• **Exercises to complete**:
A – Summarize the passage on executive information overload in two sentences.
B – In the passage on executive information overload, what does Christine Beasley advise for someone who cannot be trusted not to check a BlackBerry kept in a pocket or bag?
C – Extend the passage on executive information overload beyond its final sentence.

• **Text block**:
##############################

None of this can work, says Assink, unless the management team knows it must keep moving throughout the day without rapid-fire input from the top. Assink has been explicit with his staff: “If they want an immediate response, it will have to be a phone call. If they send an e-mail they will get a response at the end of the day.” What about the relentless barrage of information that pours in?
Managing it may be as simple—and difficult—as switching off the input. Shut down e-mail, close Web browsers, have phone calls go automatically to voice mail, and let your assistant and team know that you are in a focused working session. Christine Beasley says, “If you’re really addicted and can’t be trusted not to check the BlackBerry when it’s in your pocket or bag, you just have to leave it behind.”
Of course, turning everything off just means that your inbox will be overflowing when you reconnect. And there’s a danger of throwing out the baby with the bathwater: no one wants to lose the ability to stay in touch easily with the organization, customers, and other stakeholders or to “give a short and direct answer to quick questions,” as Mike Splinter puts it, adding that “you don’t want to be the blockade in the business cycle.”

##############################

[Dataset entries]
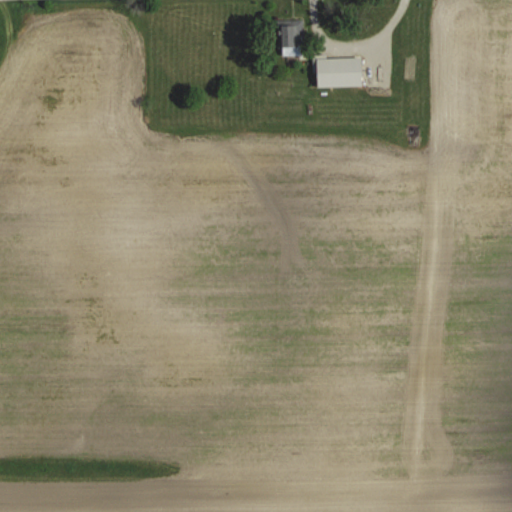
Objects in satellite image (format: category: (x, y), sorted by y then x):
building: (292, 38)
building: (338, 69)
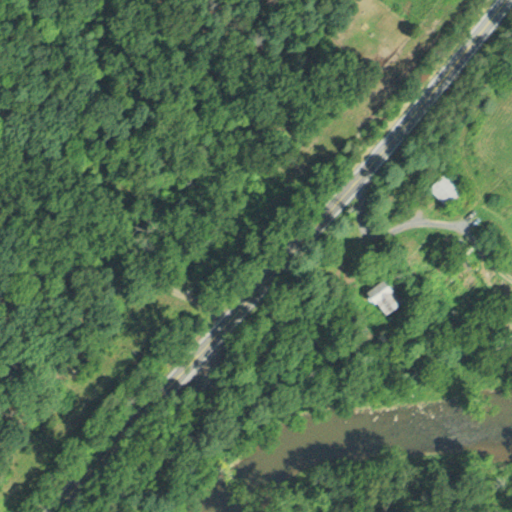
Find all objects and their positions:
building: (447, 190)
road: (278, 262)
road: (120, 278)
building: (386, 298)
river: (342, 426)
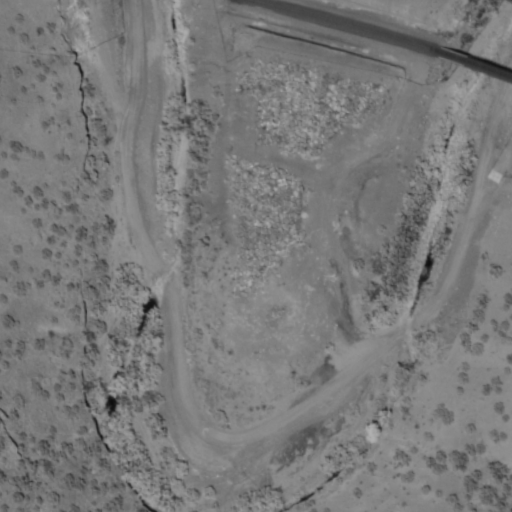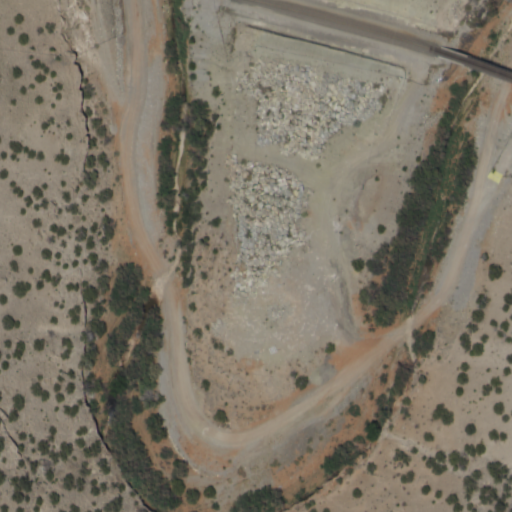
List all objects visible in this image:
railway: (509, 1)
railway: (333, 24)
railway: (470, 67)
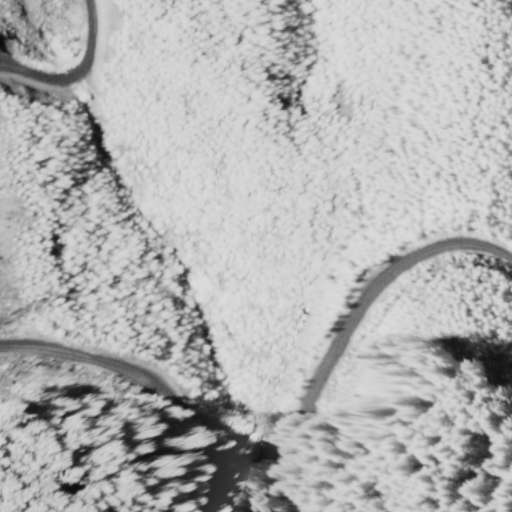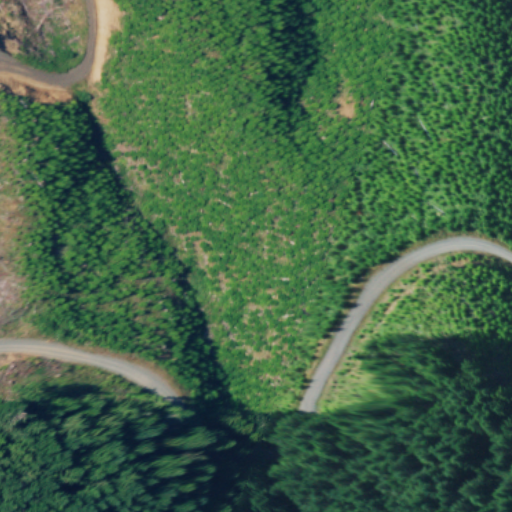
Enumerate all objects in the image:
road: (281, 434)
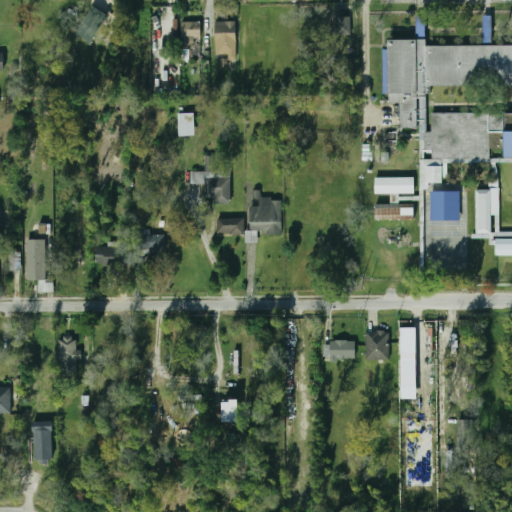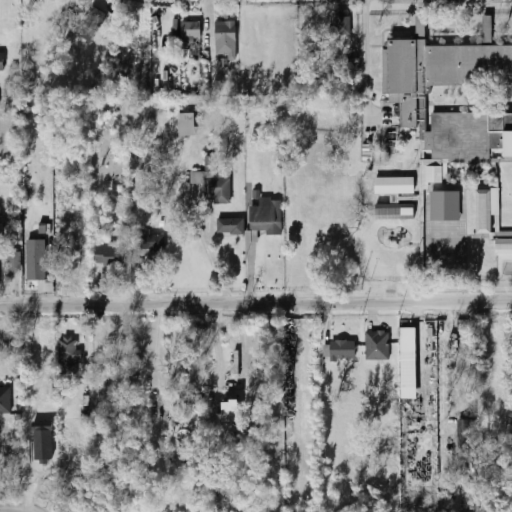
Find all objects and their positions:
building: (92, 24)
building: (340, 25)
building: (341, 25)
building: (189, 32)
building: (190, 33)
building: (225, 39)
building: (226, 39)
building: (2, 61)
road: (364, 61)
building: (2, 63)
building: (454, 91)
building: (449, 99)
building: (187, 124)
building: (186, 125)
building: (497, 140)
building: (507, 144)
building: (430, 174)
building: (214, 182)
building: (213, 185)
building: (395, 185)
building: (394, 186)
building: (444, 206)
building: (445, 206)
building: (486, 209)
building: (395, 211)
building: (483, 211)
building: (394, 212)
building: (265, 218)
building: (265, 218)
building: (231, 226)
building: (230, 227)
building: (150, 242)
building: (151, 243)
building: (504, 246)
building: (504, 247)
building: (111, 254)
building: (110, 255)
building: (36, 259)
building: (15, 260)
building: (14, 261)
building: (37, 263)
building: (45, 288)
road: (256, 303)
building: (377, 345)
building: (378, 345)
building: (339, 350)
building: (342, 350)
building: (69, 355)
building: (66, 356)
building: (409, 357)
building: (5, 400)
building: (5, 401)
building: (231, 410)
building: (466, 434)
building: (43, 441)
building: (44, 444)
road: (11, 512)
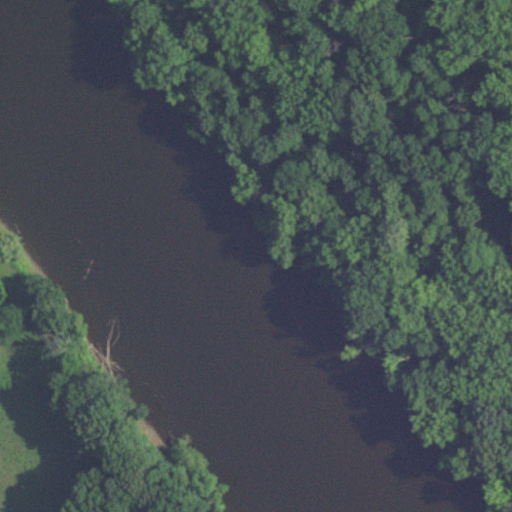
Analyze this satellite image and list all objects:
river: (185, 261)
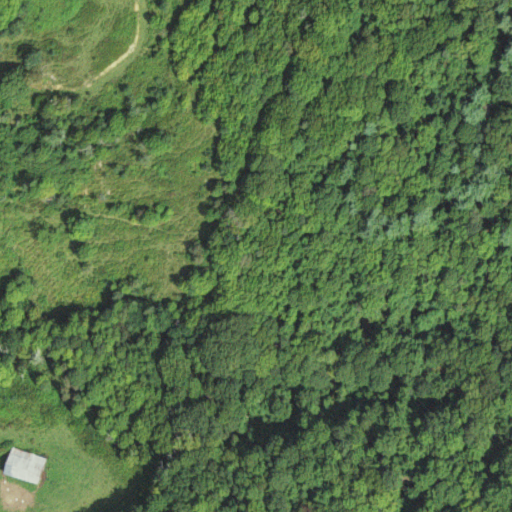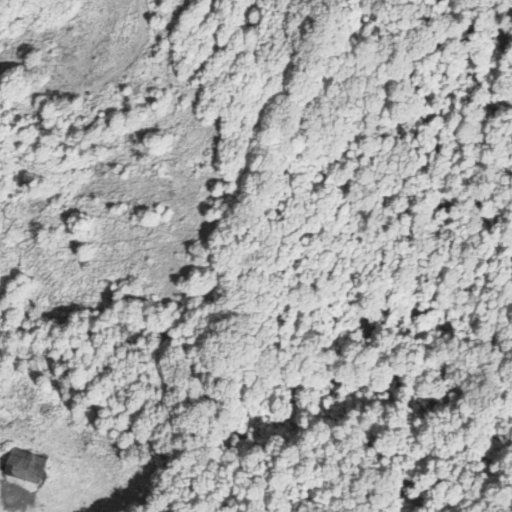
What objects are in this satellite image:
road: (98, 81)
building: (25, 466)
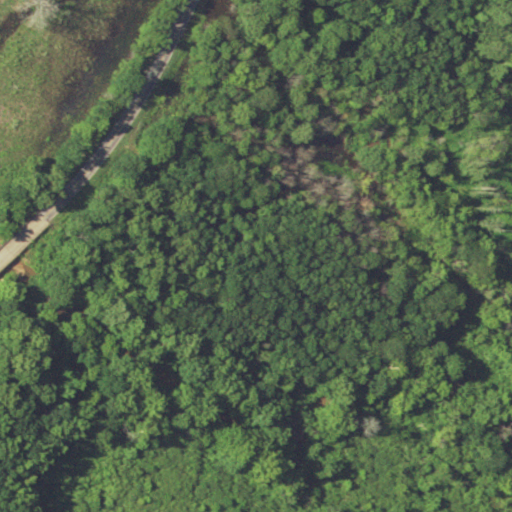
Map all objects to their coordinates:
road: (86, 94)
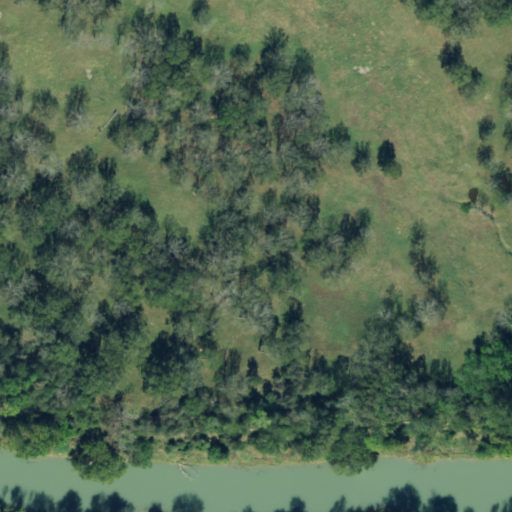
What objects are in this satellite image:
river: (255, 505)
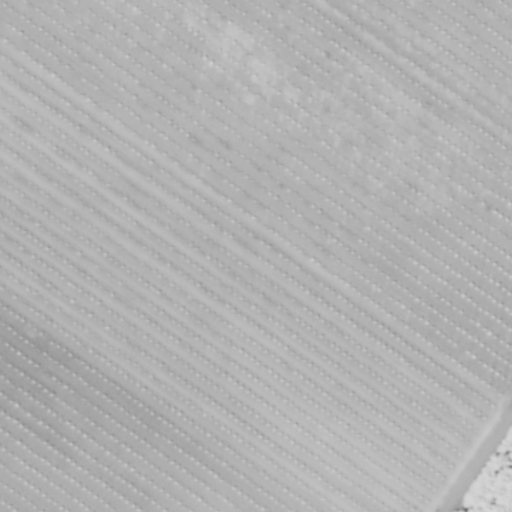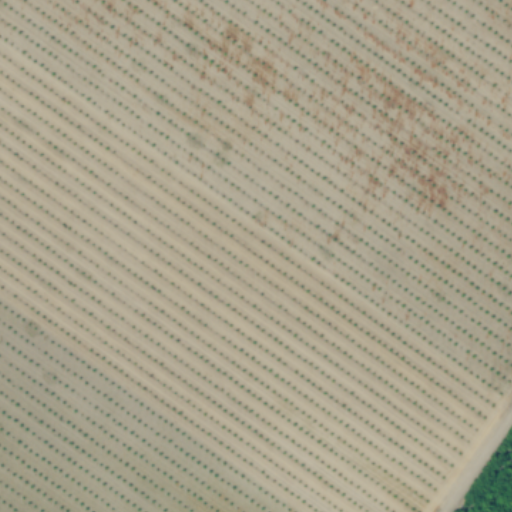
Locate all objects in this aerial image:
crop: (252, 252)
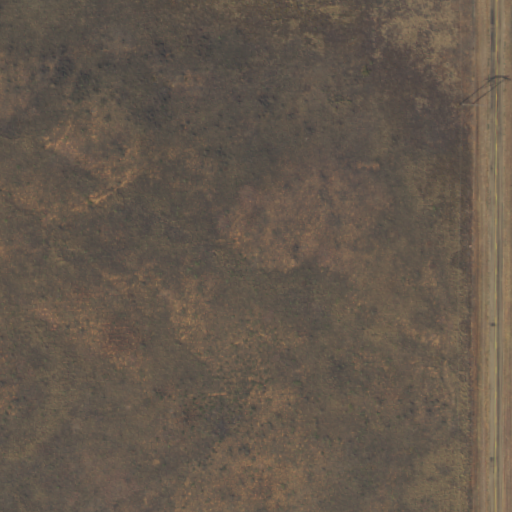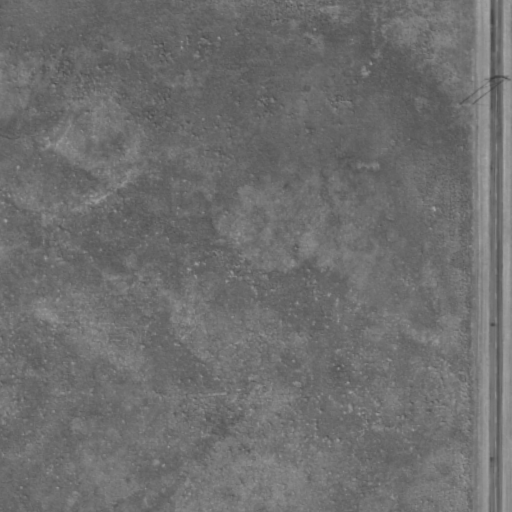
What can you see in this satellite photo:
power tower: (459, 101)
road: (494, 256)
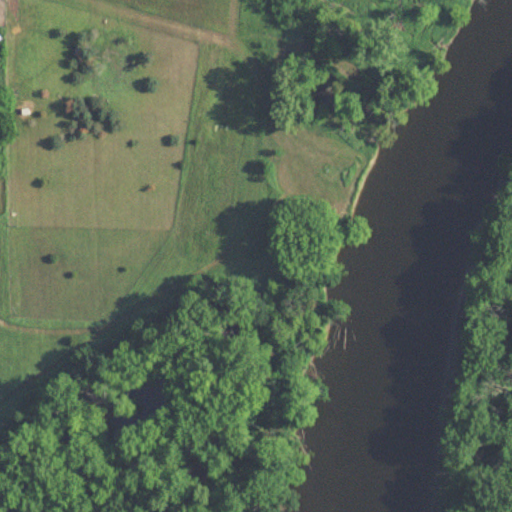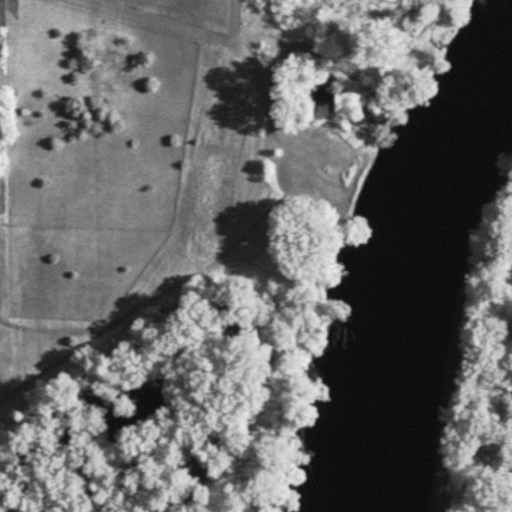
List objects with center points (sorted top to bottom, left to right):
river: (413, 294)
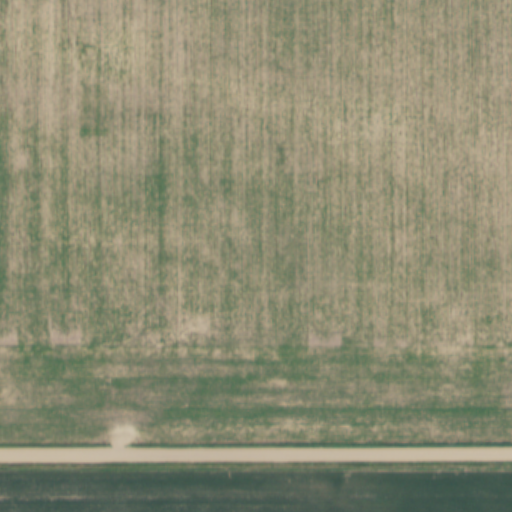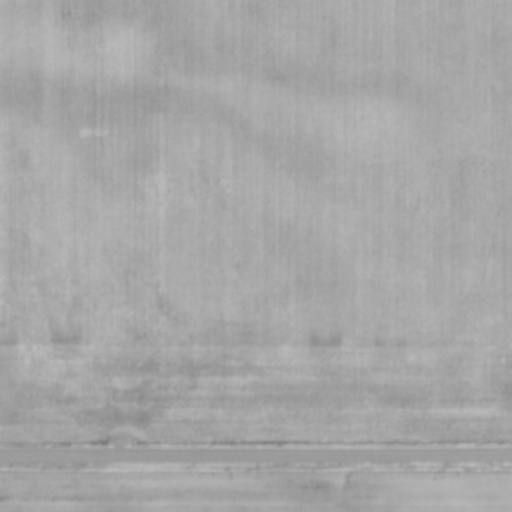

##############################

• **Expected responses**:
A – Assink says the approach works only if his management team keeps moving through the day without rapid input from the top, and he has told staff that urgent matters require a phone call while e-mails are answered at the end of the day. Managing the flow of information can mean switching off e-mail, browsers, and phones, although doing so leaves an overflowing inbox and risks losing easy contact with the organization, customers, and other stakeholders.

B – She advises leaving it behind.

C –
A good filtering strategy, therefore, is critical. It starts with giving up the fiction that leaders need to be on top of everything, which has taken hold as information of all types has become more readily and continuously accessible. Rather, plain old delegation is as important with information as it always has been with tasks. As Gary Loveman says, “Keeping current on what is going on takes a lot of my time, but I only engage in depth personally on those issues that are best served by my involvement and are critical to the company’s performance, either now or in the future.” Christine Beasley has a similar view: “You cannot read everything. The things that I do look at are the things that matter, the things I really need to make a decision on.”
Some leaders now explicitly refuse to respond to any e-mail on which they are only cc’d, to filter out issues that others think require no action from them. You also may need to educate the people around you about what deserves to fill your limited time. Gary Loveman explains that “there is a substantial ante to get my time—you need to do some work, provide me with data and insight, let me read something in advance. That simple bar keeps a lot of the items of lesser importance off my calendar.”
Winning respect for your in-box, though, won’t get you all the way there. Establishing an effective, day-to-day information-management support structure has become a critical success factor for senior executives. This structure may be elaborate, including a chief of staff for the CEO of a major organization, or as simple as a capable assistant who “is fantastic at managing some of my e-mail traffic, weeding out the things that I don’t really need to see,” as Christine Beasley says.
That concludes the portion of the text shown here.